In the text on matrix multiplication below, write out everything from "This can be" down to "say that, multiplication of matrices is not commutative." again, exchanging every "commutative" for "abelian".

[Reading text]
━━━━━━━━
19.7 - Non-commutativity of Multiplication of Matrices

In the previous section, we saw the basics about multiplication of matrices. In this section, we will see that, multiplication of matrices is not commutative.

This can be explained in 12 steps:
1. If AB = BA for all A and B, we can say that, multiplication is commutative.
2. If we can show atleast one example where AB is not equal to BA, we will be able to say that, multiplication of matrices is not commutative.
3. Let A = $\left[\begin{array}{r}           
3    &{1}    &{-7}    \\
-5    &{10}    &{4}    \\
\end{array}\right]           
$ and B = $\left[\begin{array}{r}       
12    &{4}    \\
2    &{3}    \\
6    &{8}    \\
\end{array}\right]       
$.
• A is of the order 2×3
• B is of the order 3×2
• So both AB and BA are defined.
4. AB can be calculated as shown below:

$\begin{array}{ll} {~\color{magenta}    1    }    &{{}}    &{AB}    & {~=~}    &{\left[\begin{array}{r}


3
&{1}
&{-7}
\\ -5
&{10}
&{4}
\\ \end{array}\right]


\left[\begin{array}{r}

12
&{4}
\\ 2
&{3}
\\ 6
&{8}
\\ \end{array}\right]

}    \\
{~\color{magenta}    2    }    &{{}}    &{{}}    & {~=~}    &{\left[\begin{array}{r}

3(12)+1(2)+(-7)(6)
&{3(4)+1(3)+(-7)(8)}
\\ (-5)(12)+10(2)+4(6)
&{(-5)(4)+10(3)+4(8)}
\\ \end{array}\right]

}    \\
{~\color{magenta}    3    }    &{{}}    &{{}}    & {~=~}    &{\left[\begin{array}{r}

-4
&{-41}
\\ -16
&{42}
\\ \end{array}\right]

}    \\
\end{array}$                           

5. Also, BA can be calculated as shown below:

$\begin{array}{ll} {~\color{magenta}    1    }    &{{}}    &{BA}    & {~=~}    &{\left[\begin{array}{r} 12&{4}\\ 2&{3}\\ 6&{8}\\ \end{array}\right]\left[\begin{array}{r} 3&{1}&{-7}\\ -5&{10}&{4}\\ \end{array}\right]}    \\
{~\color{magenta}    2    }    &{{}}    &{{}}    & {~=~}    &{\left[\begin{array}{r}


12(3)+4(-5)
&{12(1)+4(10)}
&{12(-7)+4(4)}
\\ 2(3)+3(-5)
&{2(1)+3(10)}
&{2(-7)+3(4)}
\\ 6(3)+8(-5)
&{6(1)+8(10)}
&{6(-7)+8(4)}
\\ \end{array}\right]


}    \\
{~\color{magenta}    3    }    &{{}}    &{{}}    & {~=~}    &{\left[\begin{array}{r}


16
&{52}
&{-68}
\\ -9
&{32}
&{-2}
\\ -22
&{86}
&{-10}
\\ \end{array}\right]


}    \\
\end{array}$                           

6. We see that AB ≠ BA.
━━━━━━━━
[Excerpted data]

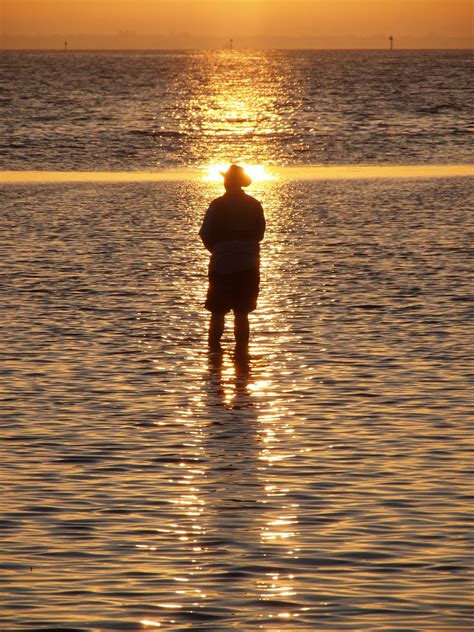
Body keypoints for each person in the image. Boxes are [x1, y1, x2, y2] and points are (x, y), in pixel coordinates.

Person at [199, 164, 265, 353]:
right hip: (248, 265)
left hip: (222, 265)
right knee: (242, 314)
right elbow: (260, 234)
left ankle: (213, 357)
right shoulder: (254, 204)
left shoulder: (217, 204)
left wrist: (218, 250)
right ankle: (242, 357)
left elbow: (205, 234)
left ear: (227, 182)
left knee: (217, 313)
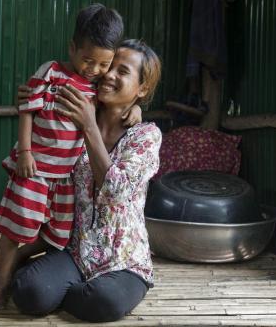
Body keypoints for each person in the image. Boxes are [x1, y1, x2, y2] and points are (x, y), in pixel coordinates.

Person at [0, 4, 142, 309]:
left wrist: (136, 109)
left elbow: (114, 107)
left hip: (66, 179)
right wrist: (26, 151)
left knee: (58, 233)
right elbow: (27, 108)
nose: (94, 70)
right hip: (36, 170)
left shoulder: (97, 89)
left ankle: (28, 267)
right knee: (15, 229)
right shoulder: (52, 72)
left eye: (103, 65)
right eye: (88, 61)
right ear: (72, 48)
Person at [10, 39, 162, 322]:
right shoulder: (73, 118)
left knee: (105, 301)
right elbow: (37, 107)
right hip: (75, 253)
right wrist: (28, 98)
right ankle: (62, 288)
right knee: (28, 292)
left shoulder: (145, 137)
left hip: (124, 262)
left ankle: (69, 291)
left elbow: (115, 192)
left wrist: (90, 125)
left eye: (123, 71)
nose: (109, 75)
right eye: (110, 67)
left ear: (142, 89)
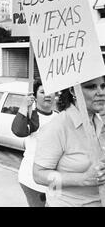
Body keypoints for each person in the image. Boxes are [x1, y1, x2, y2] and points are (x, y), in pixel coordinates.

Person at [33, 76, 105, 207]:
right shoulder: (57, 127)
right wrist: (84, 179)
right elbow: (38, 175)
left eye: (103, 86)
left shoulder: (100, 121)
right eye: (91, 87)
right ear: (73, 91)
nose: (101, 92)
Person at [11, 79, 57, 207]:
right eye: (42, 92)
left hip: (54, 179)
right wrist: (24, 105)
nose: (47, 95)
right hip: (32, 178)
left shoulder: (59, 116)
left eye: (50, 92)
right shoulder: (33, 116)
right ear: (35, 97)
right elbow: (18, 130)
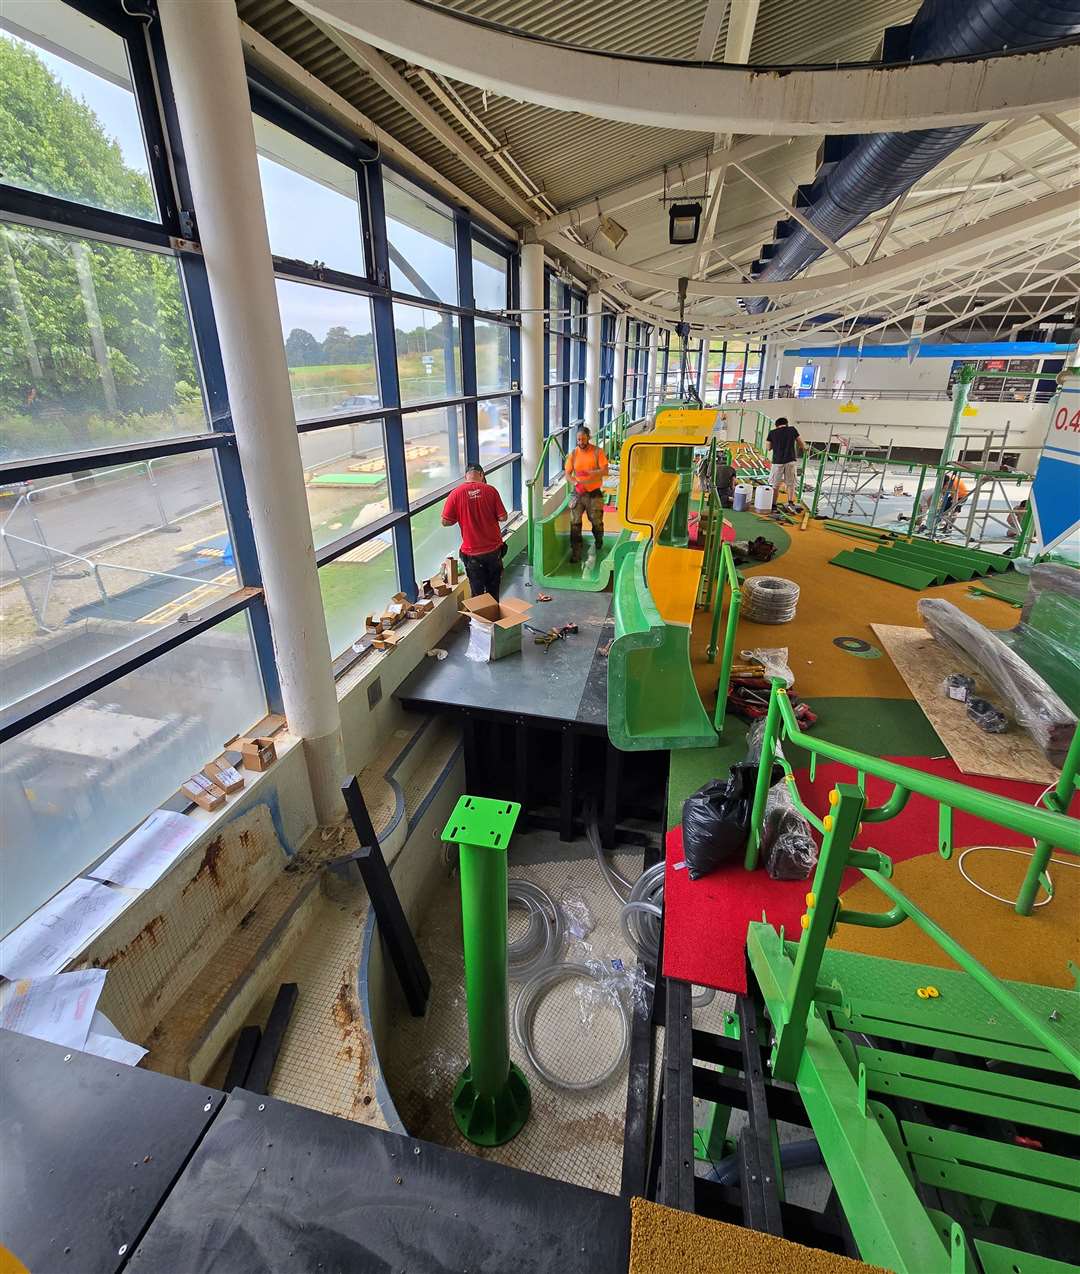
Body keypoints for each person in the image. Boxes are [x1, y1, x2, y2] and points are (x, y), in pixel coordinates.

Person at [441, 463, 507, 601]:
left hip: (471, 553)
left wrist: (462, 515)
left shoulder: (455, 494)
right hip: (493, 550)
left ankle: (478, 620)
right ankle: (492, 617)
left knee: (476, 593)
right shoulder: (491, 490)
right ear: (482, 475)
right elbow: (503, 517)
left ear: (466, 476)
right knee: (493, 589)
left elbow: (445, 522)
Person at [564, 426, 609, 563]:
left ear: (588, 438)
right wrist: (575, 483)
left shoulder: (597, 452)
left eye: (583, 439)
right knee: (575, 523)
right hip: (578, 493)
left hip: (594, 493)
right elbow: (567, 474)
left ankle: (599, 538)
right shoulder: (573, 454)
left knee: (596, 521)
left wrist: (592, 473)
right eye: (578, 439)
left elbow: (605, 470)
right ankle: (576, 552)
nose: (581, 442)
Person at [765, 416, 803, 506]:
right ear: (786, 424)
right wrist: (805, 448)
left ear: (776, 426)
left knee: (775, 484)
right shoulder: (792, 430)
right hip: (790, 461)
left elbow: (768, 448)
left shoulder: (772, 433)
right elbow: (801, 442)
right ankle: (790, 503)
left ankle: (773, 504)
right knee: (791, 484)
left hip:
━━━━━━━━
[Your response]
This can be explained in 12 steps:
1. If AB = BA for all A and B, we can say that, multiplication is abelian.
2. If we can show atleast one example where AB is not equal to BA, we will be able to say that, multiplication of matrices is not abelian.